The data monitoring committee recommended the trial continue so data related to OS — the other primary endpoint — can mature.

Nivolumab (Opdivo, Bristol-Myers Squibb) — a PD-1 immune checkpoint inhibitor — is approved in the United States for treatment of several cancers, including certain patients with melanoma, lung cancer, renal cell carcinoma, classical Hodgkin lymphoma, head and neck squamous cell carcinoma or urothelial carcinoma.

The randomized phase 3 CheckMate -548 trial evaluated the addition of nivolumab to temozolomide and radiation therapy for patients with newly diagnosed glioblastoma multiforme that is O6-methylgluanine-DNA methyltransferase (MGMT) methylated. MGMT methylation status is frequently used as a biomarker to predict how patients with glioblastoma will respond to therapy .

PFS as assessed by blinded independent central review and OS served as primary endpoints. Investigator-assessed PFS, as well as OS rate up to 2 years, served as secondary endpoints.

Results showed patients who received nivolumab, temozolomide and radiation therapy derived no significant PFS benefit compared with those who received temozolomide and radiation therapy alone.

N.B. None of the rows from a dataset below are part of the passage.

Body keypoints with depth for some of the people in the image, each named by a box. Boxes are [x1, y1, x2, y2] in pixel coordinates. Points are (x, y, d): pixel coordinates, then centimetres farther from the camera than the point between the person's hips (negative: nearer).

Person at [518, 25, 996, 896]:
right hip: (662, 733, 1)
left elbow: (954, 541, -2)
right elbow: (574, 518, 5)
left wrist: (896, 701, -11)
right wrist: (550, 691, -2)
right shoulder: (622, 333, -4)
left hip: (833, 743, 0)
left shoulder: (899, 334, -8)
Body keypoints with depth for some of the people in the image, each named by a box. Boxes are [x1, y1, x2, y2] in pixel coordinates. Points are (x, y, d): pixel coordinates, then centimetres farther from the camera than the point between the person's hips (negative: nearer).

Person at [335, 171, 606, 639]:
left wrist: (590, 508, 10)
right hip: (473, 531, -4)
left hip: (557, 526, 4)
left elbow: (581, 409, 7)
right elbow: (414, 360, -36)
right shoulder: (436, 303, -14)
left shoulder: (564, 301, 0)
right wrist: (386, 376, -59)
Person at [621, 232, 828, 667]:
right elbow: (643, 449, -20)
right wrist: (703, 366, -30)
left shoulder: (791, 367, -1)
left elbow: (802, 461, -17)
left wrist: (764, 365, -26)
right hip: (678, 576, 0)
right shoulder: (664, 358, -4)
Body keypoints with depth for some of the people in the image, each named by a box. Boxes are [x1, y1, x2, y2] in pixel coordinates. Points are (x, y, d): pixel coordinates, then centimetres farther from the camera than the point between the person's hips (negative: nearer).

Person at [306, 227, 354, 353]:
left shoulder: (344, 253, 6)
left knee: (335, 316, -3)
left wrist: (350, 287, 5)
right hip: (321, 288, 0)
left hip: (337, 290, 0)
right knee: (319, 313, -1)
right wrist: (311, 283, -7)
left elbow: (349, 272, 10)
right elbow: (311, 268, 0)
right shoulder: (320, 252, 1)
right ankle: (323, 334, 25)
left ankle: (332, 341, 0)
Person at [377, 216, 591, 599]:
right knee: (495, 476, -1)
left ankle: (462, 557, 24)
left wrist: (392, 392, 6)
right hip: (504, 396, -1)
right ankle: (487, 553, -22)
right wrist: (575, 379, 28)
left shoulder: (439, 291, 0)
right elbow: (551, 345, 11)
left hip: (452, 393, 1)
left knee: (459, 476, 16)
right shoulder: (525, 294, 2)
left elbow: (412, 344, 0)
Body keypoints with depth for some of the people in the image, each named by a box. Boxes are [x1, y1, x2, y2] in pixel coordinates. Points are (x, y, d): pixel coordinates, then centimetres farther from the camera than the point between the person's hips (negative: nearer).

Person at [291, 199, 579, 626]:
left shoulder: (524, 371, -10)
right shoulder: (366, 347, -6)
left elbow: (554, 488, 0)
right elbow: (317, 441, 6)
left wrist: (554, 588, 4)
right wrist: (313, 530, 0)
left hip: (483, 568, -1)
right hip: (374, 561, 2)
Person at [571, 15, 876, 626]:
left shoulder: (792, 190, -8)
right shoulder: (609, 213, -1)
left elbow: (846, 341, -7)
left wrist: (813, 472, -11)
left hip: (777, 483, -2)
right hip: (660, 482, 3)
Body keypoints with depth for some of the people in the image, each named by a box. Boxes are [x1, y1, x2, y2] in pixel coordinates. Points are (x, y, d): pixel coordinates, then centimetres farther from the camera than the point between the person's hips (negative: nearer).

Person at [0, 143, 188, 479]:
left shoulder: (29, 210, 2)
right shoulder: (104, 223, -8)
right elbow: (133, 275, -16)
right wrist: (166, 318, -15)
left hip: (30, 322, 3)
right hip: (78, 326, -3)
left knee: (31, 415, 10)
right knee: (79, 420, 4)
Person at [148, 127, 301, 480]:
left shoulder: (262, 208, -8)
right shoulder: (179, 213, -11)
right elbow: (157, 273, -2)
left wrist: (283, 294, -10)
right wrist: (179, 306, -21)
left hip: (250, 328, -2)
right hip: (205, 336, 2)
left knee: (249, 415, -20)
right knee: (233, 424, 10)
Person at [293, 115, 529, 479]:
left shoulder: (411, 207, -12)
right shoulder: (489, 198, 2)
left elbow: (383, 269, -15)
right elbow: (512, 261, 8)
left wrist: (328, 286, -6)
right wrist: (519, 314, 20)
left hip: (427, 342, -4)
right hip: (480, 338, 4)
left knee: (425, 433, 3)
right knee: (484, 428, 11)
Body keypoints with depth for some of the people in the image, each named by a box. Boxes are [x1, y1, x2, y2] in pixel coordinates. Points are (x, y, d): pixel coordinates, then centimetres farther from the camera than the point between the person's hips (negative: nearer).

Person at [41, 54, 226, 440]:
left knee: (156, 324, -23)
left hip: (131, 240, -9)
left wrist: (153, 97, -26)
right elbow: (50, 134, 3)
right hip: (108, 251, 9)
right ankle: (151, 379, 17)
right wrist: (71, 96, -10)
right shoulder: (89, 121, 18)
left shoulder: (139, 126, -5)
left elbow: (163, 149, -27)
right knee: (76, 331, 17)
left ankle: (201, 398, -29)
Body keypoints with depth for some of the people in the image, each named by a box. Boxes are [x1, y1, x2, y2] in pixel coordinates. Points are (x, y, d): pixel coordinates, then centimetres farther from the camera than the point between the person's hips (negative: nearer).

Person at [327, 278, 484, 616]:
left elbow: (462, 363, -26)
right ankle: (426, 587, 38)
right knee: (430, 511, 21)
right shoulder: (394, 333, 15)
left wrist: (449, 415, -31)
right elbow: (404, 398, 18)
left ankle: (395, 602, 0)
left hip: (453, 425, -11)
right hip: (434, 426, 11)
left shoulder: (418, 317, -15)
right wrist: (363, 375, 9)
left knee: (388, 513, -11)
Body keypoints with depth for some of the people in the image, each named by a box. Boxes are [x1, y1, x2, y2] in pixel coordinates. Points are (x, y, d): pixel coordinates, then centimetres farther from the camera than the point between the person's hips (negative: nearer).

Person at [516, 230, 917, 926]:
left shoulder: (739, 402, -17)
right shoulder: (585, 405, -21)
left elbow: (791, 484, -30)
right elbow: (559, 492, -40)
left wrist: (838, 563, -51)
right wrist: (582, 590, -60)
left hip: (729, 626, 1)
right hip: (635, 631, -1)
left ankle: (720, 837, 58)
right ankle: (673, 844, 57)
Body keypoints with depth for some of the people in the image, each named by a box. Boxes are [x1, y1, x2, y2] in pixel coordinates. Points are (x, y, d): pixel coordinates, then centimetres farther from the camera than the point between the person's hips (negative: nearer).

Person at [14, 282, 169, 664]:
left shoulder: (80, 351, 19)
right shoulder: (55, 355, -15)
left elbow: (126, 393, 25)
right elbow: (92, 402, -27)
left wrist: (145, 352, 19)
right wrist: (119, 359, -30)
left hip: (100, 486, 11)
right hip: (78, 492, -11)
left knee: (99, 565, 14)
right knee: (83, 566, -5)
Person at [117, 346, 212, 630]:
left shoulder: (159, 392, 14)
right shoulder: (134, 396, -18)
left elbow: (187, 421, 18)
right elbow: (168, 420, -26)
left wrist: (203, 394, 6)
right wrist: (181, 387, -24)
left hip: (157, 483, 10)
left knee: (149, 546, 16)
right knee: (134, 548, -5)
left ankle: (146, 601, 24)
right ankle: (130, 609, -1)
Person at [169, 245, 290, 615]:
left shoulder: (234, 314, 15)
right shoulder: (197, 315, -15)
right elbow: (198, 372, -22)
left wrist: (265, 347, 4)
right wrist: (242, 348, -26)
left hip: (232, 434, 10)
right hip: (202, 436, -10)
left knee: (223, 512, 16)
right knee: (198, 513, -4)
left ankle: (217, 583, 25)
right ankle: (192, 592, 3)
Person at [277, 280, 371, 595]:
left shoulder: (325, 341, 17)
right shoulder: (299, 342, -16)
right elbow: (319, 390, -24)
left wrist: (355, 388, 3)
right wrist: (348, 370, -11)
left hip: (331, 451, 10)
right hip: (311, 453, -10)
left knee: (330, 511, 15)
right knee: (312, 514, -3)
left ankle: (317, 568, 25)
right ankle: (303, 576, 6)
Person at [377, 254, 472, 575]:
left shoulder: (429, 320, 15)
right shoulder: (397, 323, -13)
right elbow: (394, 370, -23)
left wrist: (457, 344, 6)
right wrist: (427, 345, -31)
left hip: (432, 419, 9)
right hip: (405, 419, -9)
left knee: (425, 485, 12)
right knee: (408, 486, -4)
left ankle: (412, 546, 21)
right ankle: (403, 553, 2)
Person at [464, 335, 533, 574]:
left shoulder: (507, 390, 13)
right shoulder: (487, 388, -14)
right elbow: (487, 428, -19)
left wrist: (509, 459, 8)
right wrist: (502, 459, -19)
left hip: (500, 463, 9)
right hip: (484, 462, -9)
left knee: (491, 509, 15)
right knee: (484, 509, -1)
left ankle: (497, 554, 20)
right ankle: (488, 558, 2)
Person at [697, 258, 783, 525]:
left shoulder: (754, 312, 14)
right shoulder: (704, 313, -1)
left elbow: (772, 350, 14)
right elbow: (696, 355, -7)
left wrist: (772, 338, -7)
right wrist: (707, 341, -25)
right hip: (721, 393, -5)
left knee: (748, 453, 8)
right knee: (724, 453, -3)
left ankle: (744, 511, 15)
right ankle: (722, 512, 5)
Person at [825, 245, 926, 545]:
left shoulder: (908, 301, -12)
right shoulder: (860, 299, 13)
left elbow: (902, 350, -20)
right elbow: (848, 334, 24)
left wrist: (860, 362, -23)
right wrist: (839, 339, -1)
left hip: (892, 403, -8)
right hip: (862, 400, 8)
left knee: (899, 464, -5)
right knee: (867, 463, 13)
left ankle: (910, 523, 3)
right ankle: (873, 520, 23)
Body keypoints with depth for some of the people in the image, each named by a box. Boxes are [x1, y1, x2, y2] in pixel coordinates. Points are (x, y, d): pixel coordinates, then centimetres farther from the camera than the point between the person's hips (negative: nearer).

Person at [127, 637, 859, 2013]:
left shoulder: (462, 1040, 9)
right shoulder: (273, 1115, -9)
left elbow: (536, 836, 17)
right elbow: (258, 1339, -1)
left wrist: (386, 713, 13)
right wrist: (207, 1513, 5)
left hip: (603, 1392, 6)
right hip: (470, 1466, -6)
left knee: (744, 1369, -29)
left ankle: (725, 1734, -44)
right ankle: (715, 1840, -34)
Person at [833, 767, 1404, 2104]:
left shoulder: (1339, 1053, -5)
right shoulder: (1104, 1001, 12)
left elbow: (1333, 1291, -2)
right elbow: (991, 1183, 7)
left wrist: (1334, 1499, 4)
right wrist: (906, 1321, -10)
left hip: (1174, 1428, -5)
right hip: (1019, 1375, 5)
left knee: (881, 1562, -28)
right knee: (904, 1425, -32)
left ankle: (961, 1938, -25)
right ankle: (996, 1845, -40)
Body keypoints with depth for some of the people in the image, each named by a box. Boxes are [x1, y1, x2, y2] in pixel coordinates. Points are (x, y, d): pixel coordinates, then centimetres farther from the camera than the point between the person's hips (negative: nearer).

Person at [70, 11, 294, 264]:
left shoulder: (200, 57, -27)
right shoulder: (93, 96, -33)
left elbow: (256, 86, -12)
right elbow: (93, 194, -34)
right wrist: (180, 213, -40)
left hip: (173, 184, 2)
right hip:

“Though CheckMate -548 did not show statistically significant improvement in progression-free survival, we are continuing to evaluate the benefit the addition of Opdivo to the standard-of-care treatment regimen may bring to patients suffering from glioblastoma multiforme, an extremely aggressive and difficult disease to treat,” Fouad Namouni, MD, head of oncology development at Bristol-Myers Squibb, said in a company-issued press release. “We look forward to seeing the overall survival data when they are available.”